**Work required**
Give every entry again, exactly.
-- Input data follows --
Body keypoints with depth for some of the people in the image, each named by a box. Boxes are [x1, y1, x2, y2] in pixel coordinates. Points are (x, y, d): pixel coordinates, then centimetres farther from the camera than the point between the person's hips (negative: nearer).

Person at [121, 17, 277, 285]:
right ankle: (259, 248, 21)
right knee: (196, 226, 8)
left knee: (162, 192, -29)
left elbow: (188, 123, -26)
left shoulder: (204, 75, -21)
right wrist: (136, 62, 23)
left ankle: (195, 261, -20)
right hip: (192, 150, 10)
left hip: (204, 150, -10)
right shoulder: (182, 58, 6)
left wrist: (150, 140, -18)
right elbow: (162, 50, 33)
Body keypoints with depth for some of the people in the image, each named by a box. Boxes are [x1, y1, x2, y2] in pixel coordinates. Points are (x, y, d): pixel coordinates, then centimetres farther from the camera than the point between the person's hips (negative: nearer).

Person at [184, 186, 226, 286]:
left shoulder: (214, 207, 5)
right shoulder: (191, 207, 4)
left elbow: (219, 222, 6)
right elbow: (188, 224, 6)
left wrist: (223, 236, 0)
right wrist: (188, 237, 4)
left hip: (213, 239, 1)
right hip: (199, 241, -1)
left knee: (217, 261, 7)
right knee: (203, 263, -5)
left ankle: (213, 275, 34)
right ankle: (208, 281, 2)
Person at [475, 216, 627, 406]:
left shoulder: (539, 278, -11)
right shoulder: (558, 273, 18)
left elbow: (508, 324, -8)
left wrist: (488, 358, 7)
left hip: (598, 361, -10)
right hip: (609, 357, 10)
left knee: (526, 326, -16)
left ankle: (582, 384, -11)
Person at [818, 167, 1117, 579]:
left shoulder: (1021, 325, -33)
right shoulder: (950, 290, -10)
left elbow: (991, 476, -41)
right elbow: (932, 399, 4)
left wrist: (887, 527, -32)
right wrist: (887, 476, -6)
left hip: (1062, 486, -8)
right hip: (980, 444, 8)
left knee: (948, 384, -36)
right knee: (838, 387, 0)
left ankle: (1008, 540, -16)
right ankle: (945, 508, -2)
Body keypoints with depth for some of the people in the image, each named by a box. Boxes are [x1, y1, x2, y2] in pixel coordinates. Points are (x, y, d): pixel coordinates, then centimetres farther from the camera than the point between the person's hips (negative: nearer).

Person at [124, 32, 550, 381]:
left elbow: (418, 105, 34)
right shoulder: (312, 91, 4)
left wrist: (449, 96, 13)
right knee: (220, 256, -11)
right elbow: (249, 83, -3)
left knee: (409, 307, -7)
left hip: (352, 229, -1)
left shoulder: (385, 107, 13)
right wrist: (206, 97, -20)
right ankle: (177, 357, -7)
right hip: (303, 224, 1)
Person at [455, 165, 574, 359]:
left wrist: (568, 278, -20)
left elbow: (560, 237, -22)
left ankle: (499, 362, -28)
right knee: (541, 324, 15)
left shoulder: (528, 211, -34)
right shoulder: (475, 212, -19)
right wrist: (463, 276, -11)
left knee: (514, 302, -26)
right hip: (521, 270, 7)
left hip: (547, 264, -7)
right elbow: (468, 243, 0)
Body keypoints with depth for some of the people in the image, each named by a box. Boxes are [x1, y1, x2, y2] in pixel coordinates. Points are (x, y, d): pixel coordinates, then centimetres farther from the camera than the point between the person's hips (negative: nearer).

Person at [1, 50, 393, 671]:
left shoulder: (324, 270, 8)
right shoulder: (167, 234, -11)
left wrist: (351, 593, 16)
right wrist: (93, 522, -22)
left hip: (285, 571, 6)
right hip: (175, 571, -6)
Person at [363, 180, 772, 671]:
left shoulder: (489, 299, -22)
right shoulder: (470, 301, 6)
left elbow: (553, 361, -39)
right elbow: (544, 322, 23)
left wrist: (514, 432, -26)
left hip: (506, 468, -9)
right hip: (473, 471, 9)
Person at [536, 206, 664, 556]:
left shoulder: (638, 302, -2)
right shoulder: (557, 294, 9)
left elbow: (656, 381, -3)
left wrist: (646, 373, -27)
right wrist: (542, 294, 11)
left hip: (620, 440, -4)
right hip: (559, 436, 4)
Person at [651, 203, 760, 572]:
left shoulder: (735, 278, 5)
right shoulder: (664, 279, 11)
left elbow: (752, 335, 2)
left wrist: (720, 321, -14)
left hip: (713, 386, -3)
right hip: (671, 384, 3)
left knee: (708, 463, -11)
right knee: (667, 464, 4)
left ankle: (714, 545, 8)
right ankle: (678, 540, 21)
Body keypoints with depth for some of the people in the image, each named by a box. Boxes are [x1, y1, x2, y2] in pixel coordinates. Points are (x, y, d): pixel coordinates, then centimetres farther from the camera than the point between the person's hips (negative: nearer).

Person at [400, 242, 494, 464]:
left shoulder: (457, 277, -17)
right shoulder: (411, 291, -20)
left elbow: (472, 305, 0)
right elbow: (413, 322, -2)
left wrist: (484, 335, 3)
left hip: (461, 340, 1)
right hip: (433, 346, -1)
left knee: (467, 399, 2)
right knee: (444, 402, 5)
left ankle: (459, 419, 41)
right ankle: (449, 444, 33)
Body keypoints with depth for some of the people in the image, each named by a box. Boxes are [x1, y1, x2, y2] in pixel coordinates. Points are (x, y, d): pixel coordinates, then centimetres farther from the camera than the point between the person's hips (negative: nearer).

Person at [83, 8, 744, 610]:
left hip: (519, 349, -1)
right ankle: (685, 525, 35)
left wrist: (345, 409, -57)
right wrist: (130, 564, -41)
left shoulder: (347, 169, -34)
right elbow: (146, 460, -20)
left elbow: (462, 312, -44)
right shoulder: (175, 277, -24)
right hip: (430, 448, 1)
-- Input data concluded --
**Answer to the exercise**
Body keypoints with depth for some of the people in the image, each named by a box. Boxes are [x1, y1, x2, y2] in pixel coordinates. Points are (x, y, d): pixel coordinates, then centimetres farther from the camera than the point between the person's hips (negative: nearer).

Person at [121, 17, 277, 285]:
right ankle: (259, 248, 21)
right knee: (196, 226, 8)
left knee: (162, 192, -29)
left elbow: (188, 123, -26)
left shoulder: (204, 75, -21)
right wrist: (136, 62, 23)
left ankle: (195, 261, -20)
right hip: (192, 150, 10)
left hip: (204, 150, -10)
right shoulder: (182, 58, 6)
left wrist: (150, 140, -18)
right elbow: (162, 50, 33)
Body keypoints with depth for some of the people in the image, each named by a box. Boxes are [x1, y1, x2, y2] in pixel coordinates. Points are (x, y, d): pixel coordinates, then centimetres farther from the camera than the point between the person's hips (negative: nearer).

Person at [184, 186, 226, 286]:
left shoulder: (214, 207, 5)
right shoulder: (191, 207, 4)
left elbow: (219, 222, 6)
right elbow: (188, 224, 6)
left wrist: (223, 236, 0)
right wrist: (188, 237, 4)
left hip: (213, 239, 1)
right hip: (199, 241, -1)
left knee: (217, 261, 7)
right knee: (203, 263, -5)
left ankle: (213, 275, 34)
right ankle: (208, 281, 2)
Person at [475, 216, 627, 406]:
left shoulder: (539, 278, -11)
right shoulder: (558, 273, 18)
left elbow: (508, 324, -8)
left wrist: (488, 358, 7)
left hip: (598, 361, -10)
right hip: (609, 357, 10)
left knee: (526, 326, -16)
left ankle: (582, 384, -11)
Person at [818, 167, 1117, 579]:
left shoulder: (1021, 325, -33)
right shoulder: (950, 290, -10)
left elbow: (991, 476, -41)
right elbow: (932, 399, 4)
left wrist: (887, 527, -32)
right wrist: (887, 476, -6)
left hip: (1062, 486, -8)
right hip: (980, 444, 8)
left knee: (948, 384, -36)
right knee: (838, 387, 0)
left ankle: (1008, 540, -16)
right ankle: (945, 508, -2)
Body keypoints with depth for some of the people in the image, each named by a box. Boxes are [x1, y1, x2, y2] in pixel coordinates. Points are (x, y, d): pixel coordinates, then centimetres farther from the camera than the point between the person's hips (negative: nearer).

Person at [124, 32, 550, 381]:
left elbow: (418, 105, 34)
right shoulder: (312, 91, 4)
left wrist: (449, 96, 13)
right knee: (220, 256, -11)
right elbow: (249, 83, -3)
left knee: (409, 307, -7)
left hip: (352, 229, -1)
left shoulder: (385, 107, 13)
right wrist: (206, 97, -20)
right ankle: (177, 357, -7)
right hip: (303, 224, 1)
Person at [455, 165, 574, 359]:
left wrist: (568, 278, -20)
left elbow: (560, 237, -22)
left ankle: (499, 362, -28)
right knee: (541, 324, 15)
left shoulder: (528, 211, -34)
right shoulder: (475, 212, -19)
right wrist: (463, 276, -11)
left knee: (514, 302, -26)
right hip: (521, 270, 7)
left hip: (547, 264, -7)
right elbow: (468, 243, 0)
Body keypoints with depth for some of the people in the image, each named by a box. Boxes are [x1, y1, x2, y2] in pixel coordinates. Points are (x, y, d): pixel coordinates, then centimetres farther from the camera than the point between the person's hips (negative: nearer).

Person at [1, 50, 393, 671]:
left shoulder: (324, 270, 8)
right shoulder: (167, 234, -11)
left wrist: (351, 593, 16)
right wrist: (93, 522, -22)
left hip: (285, 571, 6)
right hip: (175, 571, -6)
Person at [363, 180, 772, 671]:
left shoulder: (489, 299, -22)
right shoulder: (470, 301, 6)
left elbow: (553, 361, -39)
right elbow: (544, 322, 23)
left wrist: (514, 432, -26)
left hip: (506, 468, -9)
right hip: (473, 471, 9)
Person at [536, 206, 664, 556]:
left shoulder: (638, 302, -2)
right shoulder: (557, 294, 9)
left elbow: (656, 381, -3)
left wrist: (646, 373, -27)
right wrist: (542, 294, 11)
left hip: (620, 440, -4)
right hip: (559, 436, 4)
Person at [651, 203, 760, 572]:
left shoulder: (735, 278, 5)
right shoulder: (664, 279, 11)
left elbow: (752, 335, 2)
left wrist: (720, 321, -14)
left hip: (713, 386, -3)
right hip: (671, 384, 3)
left knee: (708, 463, -11)
right knee: (667, 464, 4)
left ankle: (714, 545, 8)
right ankle: (678, 540, 21)
Body keypoints with depth for some of the people in the image, each named by a box. Boxes are [x1, y1, x2, y2] in pixel coordinates. Points are (x, y, d): pixel coordinates, then centimetres farther from the camera than the point between the person's hips (negative: nearer).

Person at [400, 242, 494, 464]:
left shoulder: (457, 277, -17)
right shoulder: (411, 291, -20)
left elbow: (472, 305, 0)
right elbow: (413, 322, -2)
left wrist: (484, 335, 3)
left hip: (461, 340, 1)
right hip: (433, 346, -1)
left knee: (467, 399, 2)
right knee: (444, 402, 5)
left ankle: (459, 419, 41)
right ankle: (449, 444, 33)
Body keypoints with depth for some of the people in the image, each named by a box. Boxes are [x1, y1, x2, y2] in pixel coordinates. Points are (x, y, d): pixel coordinates, then centimetres farther from the camera than the point between the person's hips (negative: nearer).

Person at [83, 8, 744, 610]:
left hip: (519, 349, -1)
right ankle: (685, 525, 35)
left wrist: (345, 409, -57)
right wrist: (130, 564, -41)
left shoulder: (347, 169, -34)
right elbow: (146, 460, -20)
left elbow: (462, 312, -44)
right shoulder: (175, 277, -24)
right hip: (430, 448, 1)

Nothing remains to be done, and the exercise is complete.